Almost every educator I’ve asked about leading a blended-learning initiative has expressed that building a blended program is a process, not an event. That’s a big reason why the Blended Learning Universe (BLU) includes as a resource a 9-step design guide to support educators at every step in their blended journey. The design guide is based on Heather Staker and Michael Horn’s design advice in their 2013 book Blended. The journey launches with identifying a problem to solve or a goal to achieve and continues through refinement and iteration. Just as we portray it as a wheel, like most worthwhile endeavors, a strong blended program essentially involves perpetual effort and ongoing design decisions.

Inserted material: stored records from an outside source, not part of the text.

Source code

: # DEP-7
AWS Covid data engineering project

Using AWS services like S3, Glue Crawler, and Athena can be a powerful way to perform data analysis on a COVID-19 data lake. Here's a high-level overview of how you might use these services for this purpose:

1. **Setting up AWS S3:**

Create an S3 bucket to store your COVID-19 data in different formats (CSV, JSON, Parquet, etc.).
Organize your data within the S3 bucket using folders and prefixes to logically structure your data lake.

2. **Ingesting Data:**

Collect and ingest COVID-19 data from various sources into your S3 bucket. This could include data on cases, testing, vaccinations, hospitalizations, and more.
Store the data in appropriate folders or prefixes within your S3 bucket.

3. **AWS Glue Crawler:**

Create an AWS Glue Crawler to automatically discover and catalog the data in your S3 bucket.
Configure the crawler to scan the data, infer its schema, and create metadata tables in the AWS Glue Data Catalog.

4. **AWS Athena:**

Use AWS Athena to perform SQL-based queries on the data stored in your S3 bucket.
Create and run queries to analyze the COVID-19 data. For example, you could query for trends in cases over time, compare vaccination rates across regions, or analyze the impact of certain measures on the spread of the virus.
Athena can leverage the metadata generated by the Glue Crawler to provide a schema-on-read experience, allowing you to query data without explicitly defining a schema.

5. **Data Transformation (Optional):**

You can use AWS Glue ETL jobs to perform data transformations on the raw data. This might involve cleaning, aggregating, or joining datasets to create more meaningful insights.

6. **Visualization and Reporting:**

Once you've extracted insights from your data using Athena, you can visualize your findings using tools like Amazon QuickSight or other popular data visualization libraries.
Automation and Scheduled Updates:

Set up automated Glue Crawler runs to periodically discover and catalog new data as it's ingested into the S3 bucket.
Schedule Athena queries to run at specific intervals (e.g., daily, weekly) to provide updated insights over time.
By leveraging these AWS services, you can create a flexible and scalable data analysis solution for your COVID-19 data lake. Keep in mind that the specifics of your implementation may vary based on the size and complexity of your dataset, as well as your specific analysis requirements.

The final step, step 9, of the design process recommends an important discovery-driven planning process. Internally at the Christensen Institute, our team has recently engaged with this very process as we launch a new research project filled with unknowns. Starting with discovery-driven planning has helped us to pave a way forward that doesn’t leave our next year of work to chance. Rather, it lets us identify our goals upfront and think through not only what we want to see happen, but ways of testing whether those aspirations will actually hold true. If we test our assumptions as the project moves along, we aren’t taking the risk of waiting until the end to see if we are right or wrong.
Leave little to chance with a discovery-driven approach to #blendedlearning. #edtech
There’s never any guarantee of success, but if as a team you honestly, thoughtfully lay out all of the risks involved when starting an endeavor—especially one as layered and intertwined with multiple stakeholders like blended learning in a school or district—you increase your chances of discovering a clear path forward.